• **Data**

◇ ◇ ◇ ◇ ◇

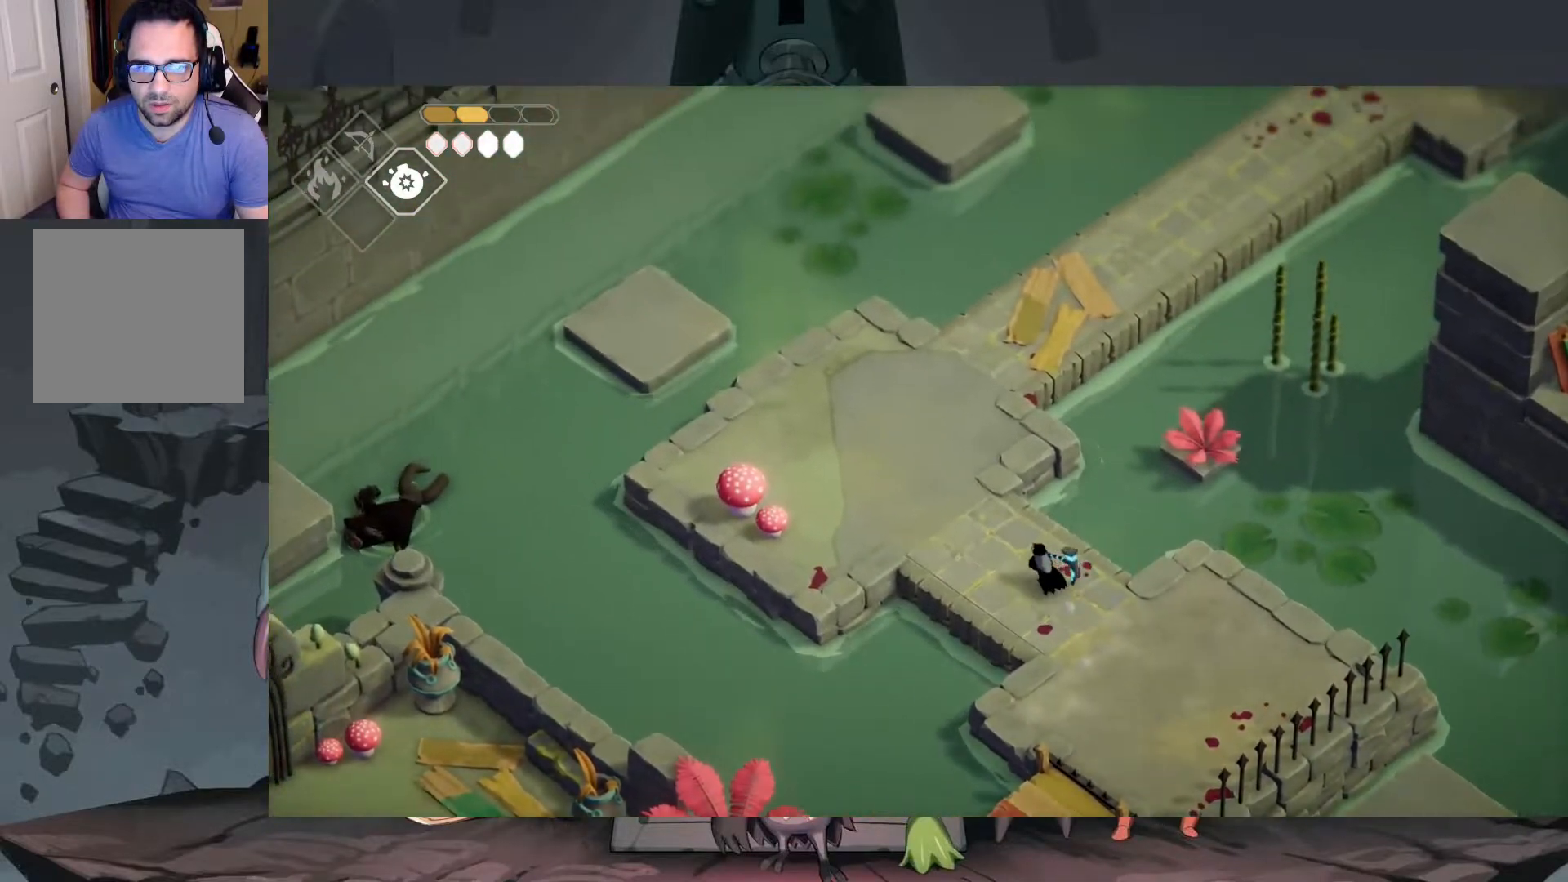
{"buttons": [], "left_stick": "up", "right_stick": "up-left", "events": [[483, "left_stick", "up"]]}
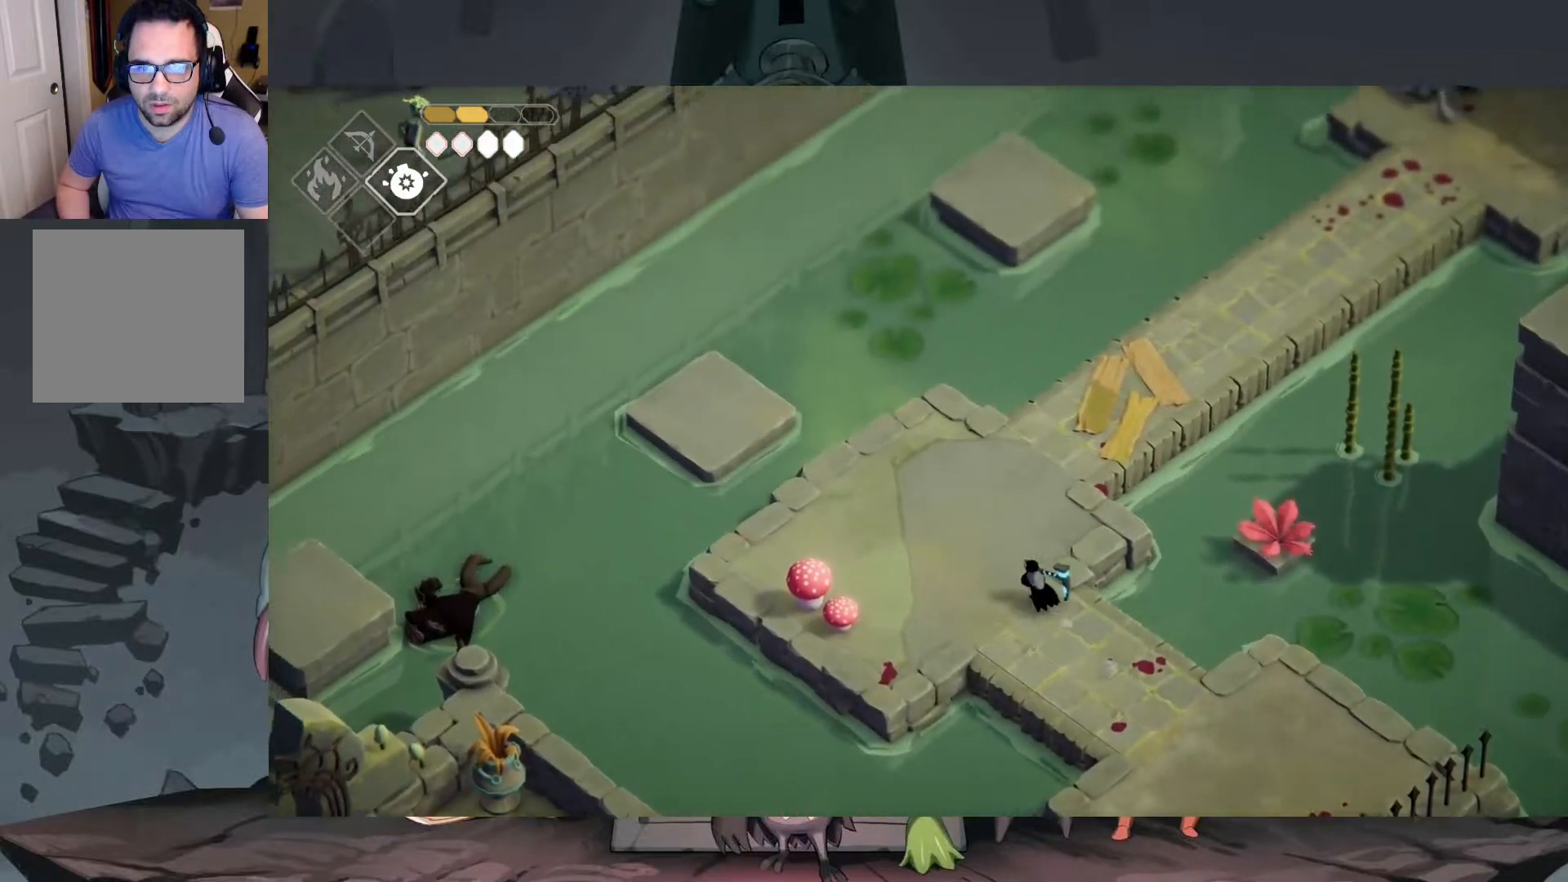
{"buttons": [], "left_stick": "center", "right_stick": "up-right", "events": [[50, "right_stick", "up"], [183, "right_stick", "up-right"], [450, "left_stick", "center"]]}
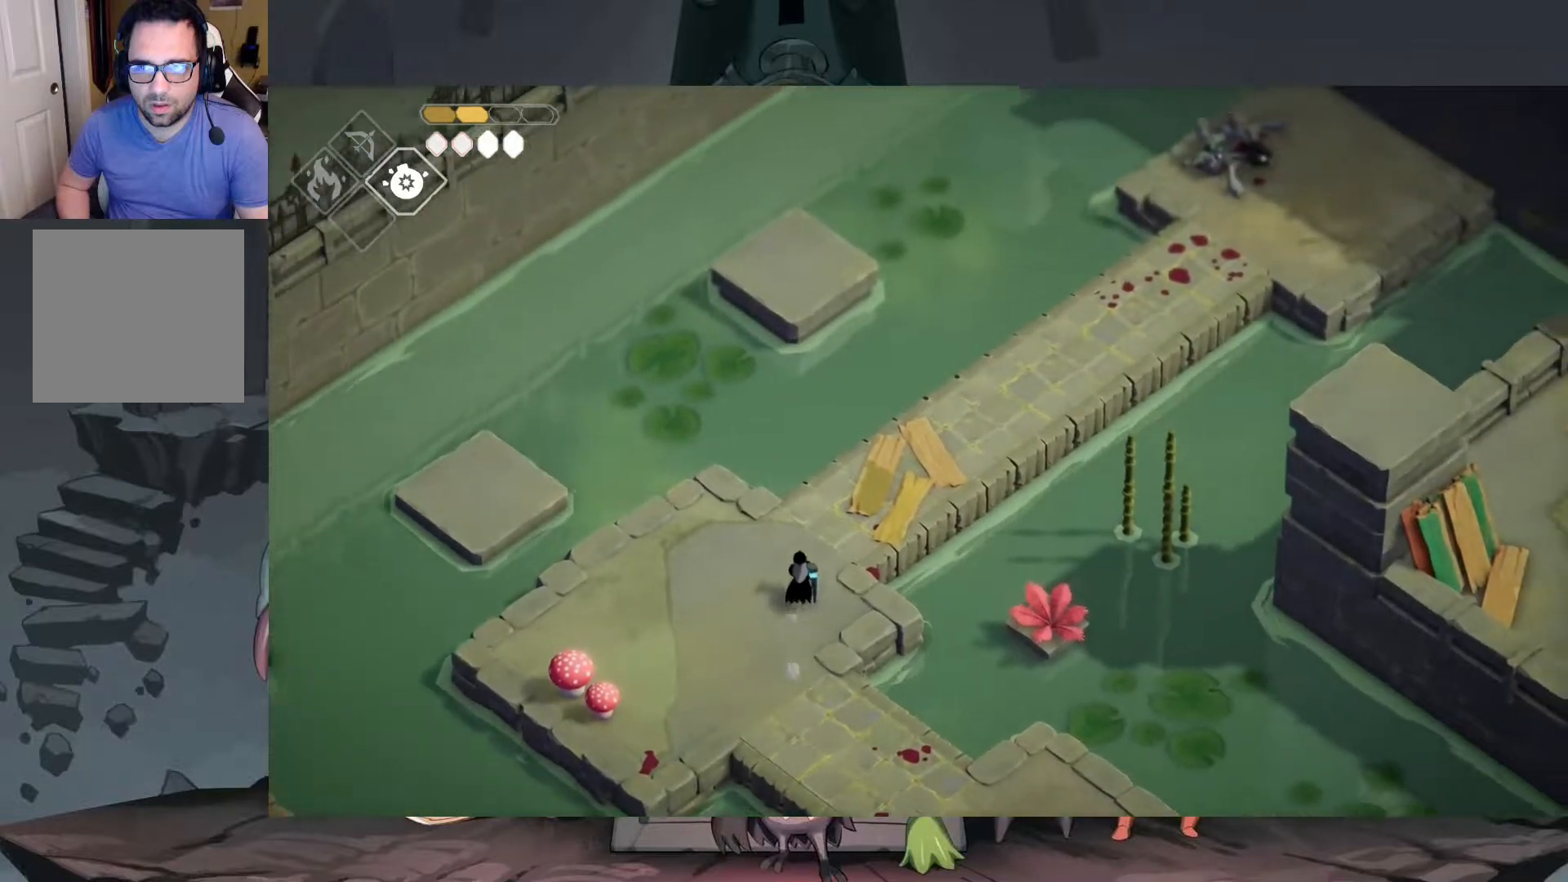
{"buttons": [], "left_stick": "down-left", "right_stick": "center", "events": [[350, "left_stick", "down-left"], [450, "right_stick", "center"]]}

◇ ◇ ◇ ◇ ◇

• **Work required**
Leaving out the pictures, output the listing above exactly as given.

• **Answer to the problem**
{"buttons": [], "left_stick": "up", "right_stick": "up-left", "events": [[483, "left_stick", "up"]]}
{"buttons": [], "left_stick": "center", "right_stick": "up-right", "events": [[50, "right_stick", "up"], [183, "right_stick", "up-right"], [450, "left_stick", "center"]]}
{"buttons": [], "left_stick": "down-left", "right_stick": "center", "events": [[350, "left_stick", "down-left"], [450, "right_stick", "center"]]}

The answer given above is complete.